Photo: David Ryder (Getty Images)
Photo: David Ryder (Getty Images)

A major Boeing (BA) supplier is worried it won’t be able to continue as a business for much longer. Fuselage builder Spirit AeroSystems (SPR) worries it won’t have enough cash to continue operations.

“Substantial doubt about the Company’s ability to continue as a going concern exists,” the company said in a release accompanying its third-quarter earnings report.

The numbers were bad — a $477 million loss on $1.5 billion in revenue — but they also point to the continuing complications of Boeing’s difficult year that was kicked off by a major Spirit AeroSystems failure.

Spirit used to be a Boeing subsidiary before the plane-maker spun Spirit out in 2005. After the split, the two companies continued working together.
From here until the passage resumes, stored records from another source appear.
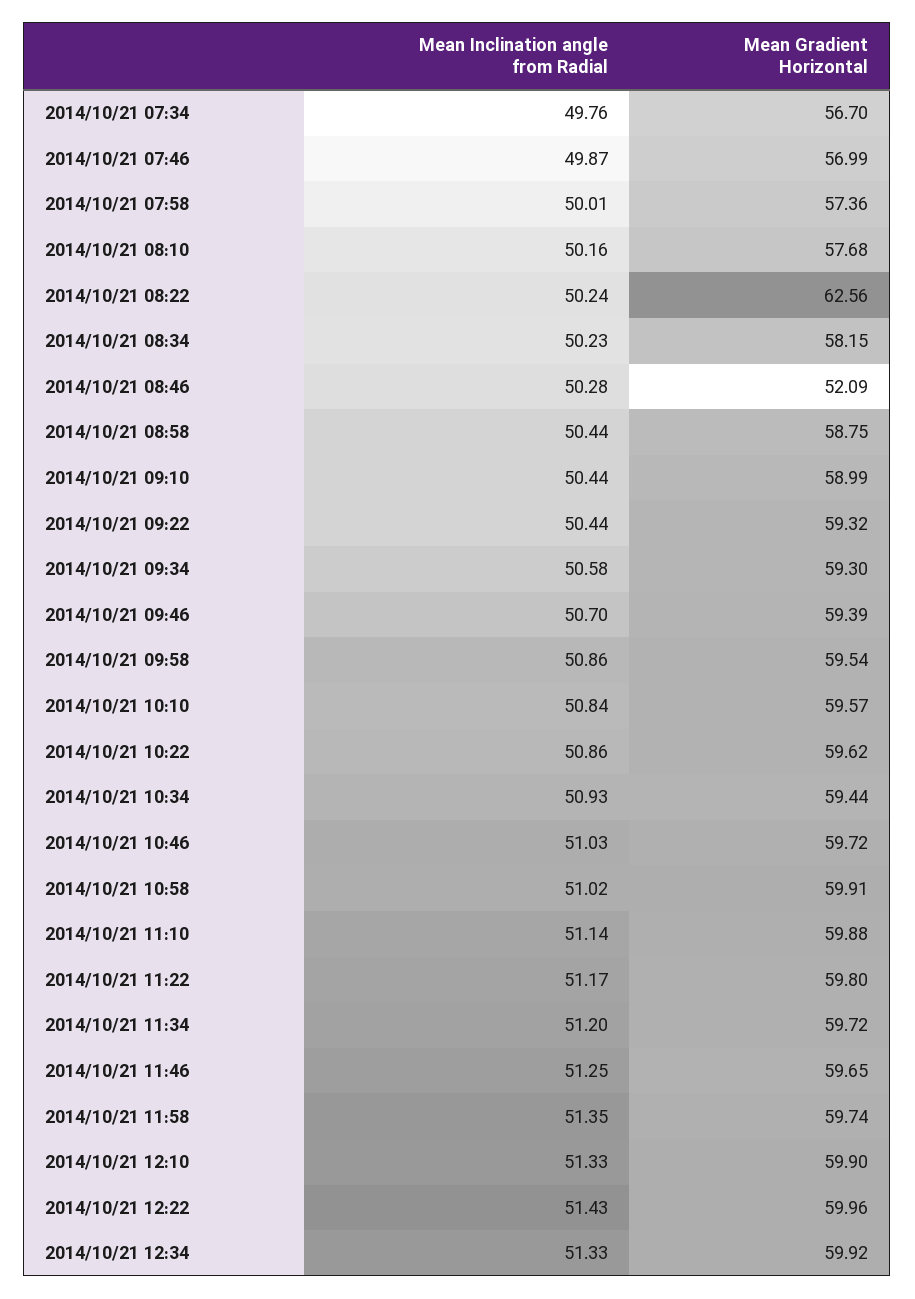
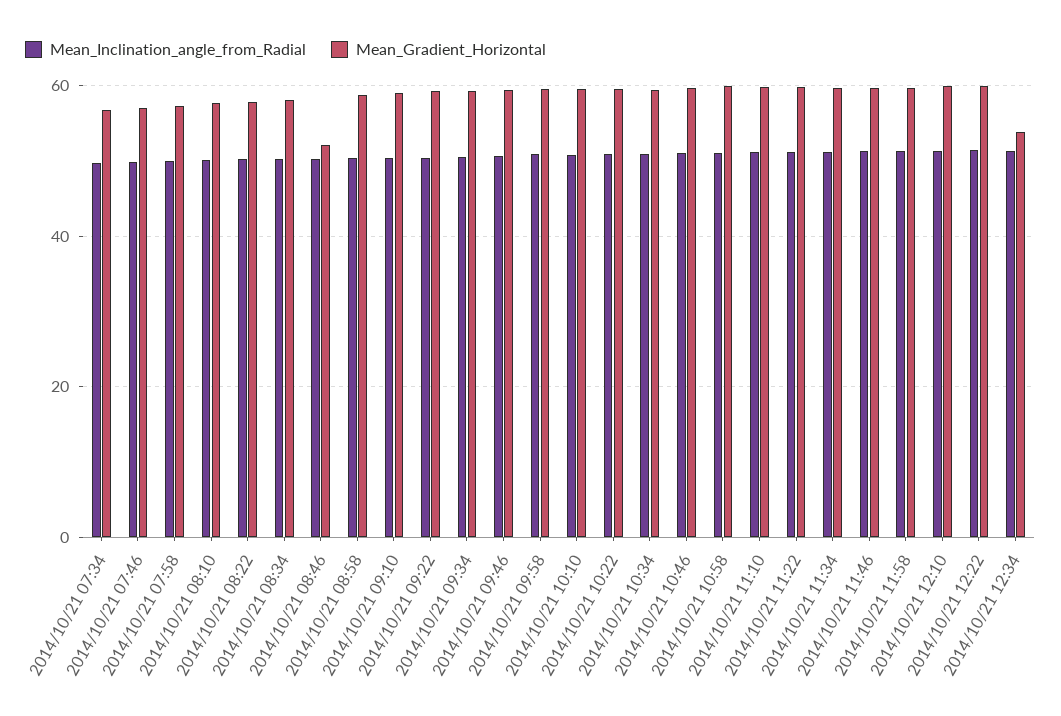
Mean Gradient Horizontal, 2014/10/21 08:22: 62.56 -> 58
Mean Gradient Horizontal, 2014/10/21 12:34: 59.92 -> 54

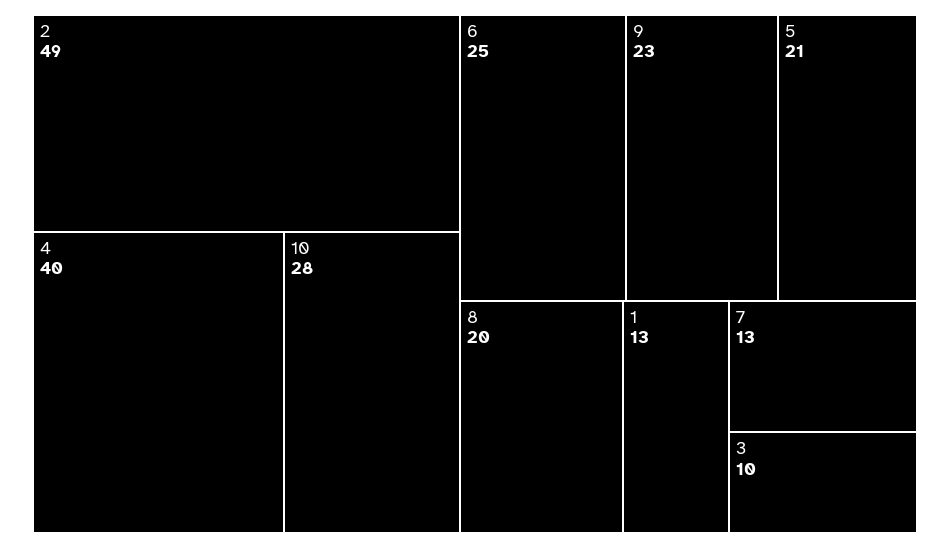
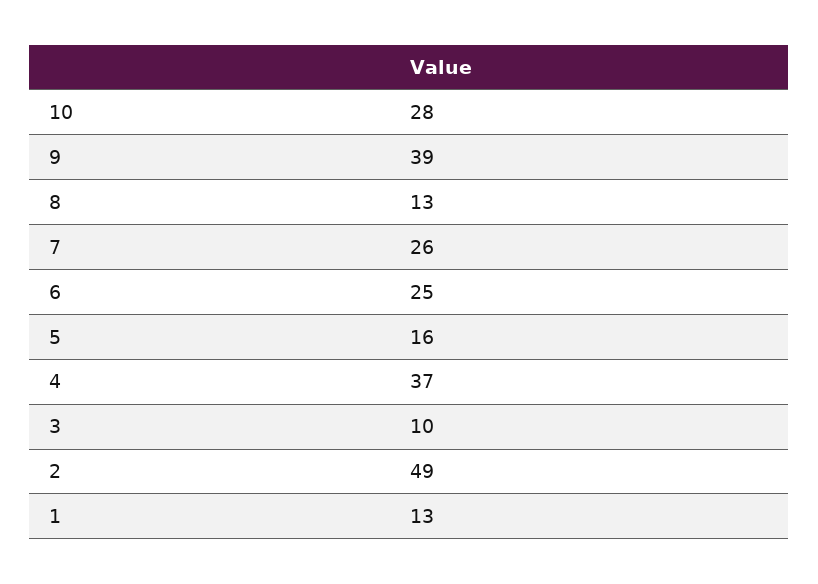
4: 40 -> 37
9: 23 -> 39
5: 21 -> 16
8: 20 -> 13
7: 13 -> 26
But as production delays mounted at Spirit, which supplies the bodies for Boeing’s cash-cow 737 Max planes, Boeing attempted to get around the problem by leaning on so-called “traveled work,” where unfinished planes would be moved further along in the production process and work would continue out of step.

Regulators believe that practice led to a piece of fuselage used to cover unused emergency exit door openings falling off a 737 Max 9 mid-flight this January. In the fallout from that incident, Boeing reacquired Spirit for $8.3 billion.

“Subject to satisfaction of the closing conditions in the Merger Agreement, the closing of the Merger is expected to occur in mid-2025,” Spirit told investors.

But the company isn’t sure it can make it that long.

“On March 2, 2024, Boeing announced they would no longer accept deliveries of product that required out of sequence assembly or incremental quality re-work,” Spirit also said. “As a result, the Company has experienced higher levels of inventory and contract assets and lower operational cash flows due to the inability to physically ship and invoice end items to Boeing in a timeframe aligned with production activities.”

And that was before a nearly two-monthlong strike at Boeing proper halted production of 737 Max planes — which translates to a major money crunch. Spirit only has $218 million in cash on hand, and it will have to wait to rebuild its coffers until Boeing can get its operations back up and running. (Furloughs have already started, and layoffs are among the “additional strategies intended to improve liquidity” that management is considering.) Though Boeing fronted Spirit $425 million in April, it’s clear that won’t be enough to stretch til the summer.

“The Company will require additional liquidity to continue its operations over the next 12 months,” Spirit said.